What would you say is the strangest self-tracking device that you came across while doing your research?
It has to be Spreadsheets, a sex tracking app. You put your phone on the bed, and it listens to you having sex. It delivers data such as thrusts per minute and decibels. But in what universe do those metrics equal a good sex life? How is that meaningful data? They’re just collecting whatever data they can get from the devices typically found in a smartphone. This is one example of how we end up privileging the kind of information we can quantify, and are encouraged to forget the more subjective qualities.
That sounds like an example not just of the impulse to quantify everything, but to gamify it, too.
With Spreadsheets, the effects are laughable. But the same principle plays out in situations where parents, teachers, doctors, employers, cops, or immigration officers have sensitive data about you. They’re the ones deciding what it means and whether it matters. That’s when you see a kind of epistemological tyranny that says, whatever looks and sounds like data, whatever is easy to measure … we’ll measure it.

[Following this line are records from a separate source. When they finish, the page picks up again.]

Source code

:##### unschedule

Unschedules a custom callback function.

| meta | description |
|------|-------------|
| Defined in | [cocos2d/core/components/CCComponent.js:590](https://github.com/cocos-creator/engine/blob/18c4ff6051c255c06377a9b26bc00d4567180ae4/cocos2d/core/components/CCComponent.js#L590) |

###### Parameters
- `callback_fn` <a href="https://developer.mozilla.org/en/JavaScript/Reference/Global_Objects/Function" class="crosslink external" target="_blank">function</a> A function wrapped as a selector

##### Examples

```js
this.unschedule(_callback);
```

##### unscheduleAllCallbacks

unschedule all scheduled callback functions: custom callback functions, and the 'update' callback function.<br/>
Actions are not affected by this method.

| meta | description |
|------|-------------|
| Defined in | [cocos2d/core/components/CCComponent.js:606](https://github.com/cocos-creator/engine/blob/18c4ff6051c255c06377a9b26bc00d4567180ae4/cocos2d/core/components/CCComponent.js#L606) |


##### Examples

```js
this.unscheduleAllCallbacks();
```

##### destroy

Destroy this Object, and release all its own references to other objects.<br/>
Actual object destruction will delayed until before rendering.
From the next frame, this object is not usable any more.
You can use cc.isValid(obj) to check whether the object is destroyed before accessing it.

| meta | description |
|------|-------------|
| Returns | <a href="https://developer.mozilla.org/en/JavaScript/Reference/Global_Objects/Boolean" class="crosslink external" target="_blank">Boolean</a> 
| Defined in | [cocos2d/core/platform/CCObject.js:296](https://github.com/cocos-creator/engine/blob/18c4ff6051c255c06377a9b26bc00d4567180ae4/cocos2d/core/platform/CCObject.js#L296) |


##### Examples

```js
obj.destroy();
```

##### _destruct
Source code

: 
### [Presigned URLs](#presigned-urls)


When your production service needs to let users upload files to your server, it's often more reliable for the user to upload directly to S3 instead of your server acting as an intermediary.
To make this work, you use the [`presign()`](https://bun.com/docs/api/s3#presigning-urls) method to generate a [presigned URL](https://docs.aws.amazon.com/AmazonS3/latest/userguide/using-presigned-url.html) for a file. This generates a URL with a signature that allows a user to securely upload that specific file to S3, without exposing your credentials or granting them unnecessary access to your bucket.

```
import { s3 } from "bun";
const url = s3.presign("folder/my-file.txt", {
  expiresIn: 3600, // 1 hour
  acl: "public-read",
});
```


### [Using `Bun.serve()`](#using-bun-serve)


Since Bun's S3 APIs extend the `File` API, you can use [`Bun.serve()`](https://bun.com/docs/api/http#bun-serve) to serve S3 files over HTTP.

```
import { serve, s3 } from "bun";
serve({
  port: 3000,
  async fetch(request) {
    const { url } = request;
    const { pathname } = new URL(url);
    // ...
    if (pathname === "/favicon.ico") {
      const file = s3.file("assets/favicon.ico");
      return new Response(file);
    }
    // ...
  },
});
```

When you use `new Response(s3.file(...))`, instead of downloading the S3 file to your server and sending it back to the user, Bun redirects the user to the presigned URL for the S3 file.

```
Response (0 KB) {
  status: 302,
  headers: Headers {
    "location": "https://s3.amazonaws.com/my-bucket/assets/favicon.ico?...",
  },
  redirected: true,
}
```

To derive the truth about you, we’re going to have to ignore everything that the sensors cannot catch, everything that doesn’t fit into the dropdown menus.
Even grades attempt to quantify someone’s intelligence and effort, and these numbers can have a huge impact on a child’s entire life.
One result of the valorization of data and predictive analytics is that we ourselves are being asked to be more predictable. There’s this idea that a hard-working, responsible, successful person should show it in a way that a machine can read. For instance, nowadays, it’s increasingly likely that, if you submit your CV to a job opening, some automated system is going to filter it before a human ever reviews your file. One of the tricks that people came up with is writing “Stanford” or “Harvard” somewhere in there, but making the font white. That way, it’s invisible to the human eye, but many AI tools will pick it up. It’s a great trick, and I recommend that everybody does it.